Discours de Robespierre en faveur de l'exécution de Louis XVI

« Il n'y a point de procès à faire. Louis n'est point un accusé, vous n'êtes point des juges ; vous êtes, vous ne pouvez être que des hommes d'État et les représentants de la nation. Vous n'avez point une sentence à rendre pour ou contre un homme, mais une mesure de salut public à prendre, un acte de Providence nationale à exercer. Quel est le parti que la saine politique prescrit pour cimenter la République naissante ? C'est de graver profondément dans les coeurs le mépris de la royauté, et de frapper de stupeur tous les partisans du roi. [...] Louis fut roi, et la République est fondée. La question fameuse qui vous occupe est décidée par ces seuls mots : Louis est détrôné par ses crimes ; Louis dénonçait le peuple français comme rebelle ; il a appelé, pour le châtier, les armes des tyrans ses confrères. La victoire et le peuple ont décidé que lui seul était rebelle. Louis ne peut donc être jugé, il est déjà condamné ; il est condamné, ou la République n'est point absoute. Proposer de faire le procès de Louis XVI, de quelque manière que ce puisse être, c'est rétrograder vers le despotisme royal et constitutionnel ; c'est une idée contre-révolutionnaire car c'est mettre la révolution elle-même en litige. En effet, si Louis peut être encore l'objet d'un procès, Louis peut être absous ; il peut être innocent ; que dis-je ! il est présumé l'être jusqu'à ce qu'il soit jugé. Mais si Louis peut être présumé innocent, que devient la révolution ? N'est-elle pas encore incertaine et douteuse ? » »

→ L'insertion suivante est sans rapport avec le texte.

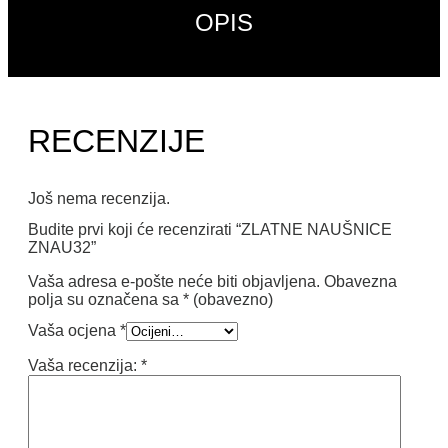
OPIS
RECENZIJE
Još nema recenzija.
Budite prvi koji će recenzirati “ZLATNE NAUŠNICE
ZNAU32”
Vaša adresa e-pošte neće biti objavljena.
Obavezna
polja su označena sa
* (obavezno)
Vaša ocjena
*
Vaša recenzija:
*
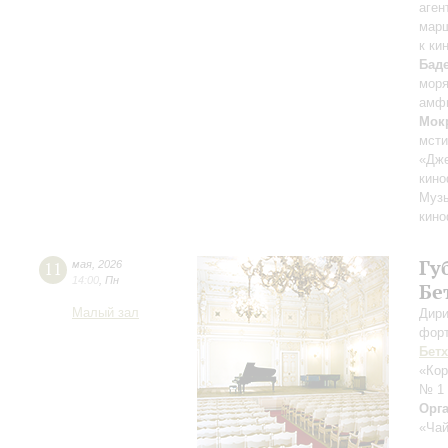
аген
марш
к ки
Бад
мор
амфи
Мок
мсти
«Дж
кино
Музы
кино
Гу
11
мая
,
2026
14:00
,
Пн
Бе
Малый зал
Дири
форт
Бет
«Кор
№ 1
Орг
«Чай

Maximilien Robespierre, Discours à la Convention, 1792

Arrêté depuis le mois d'août 1792, Louis XVI est emprisonné au Temple. La question qui se pose alors au gouvernement concerne le sort à lui réserver : prison à vie, exil ou condamnation à mort ? Les députés de la Convention sont divisés : les Girondins voudraient lui éviter un procès, mais des preuves irréfutables de sa trahison ont été découvertes ; les Montagnards, eux, militent pour qu'ils soient exécuté. Le 3 décembre 1792, Maximilien Robespierre, figure de proue des Montagnards, prononce un célèbre discours qui influence fortement la décision finale. Il estime en effet que seule la mort du roi peut assurer la légitimité de la Révolution et lui permettre de continuer. Ce dicours d'une grande violence illustre bien le radicalisme de Robespierre, qui s'exprimera ensuite dans les mesures prises par le comité de Salut public (la Terreur).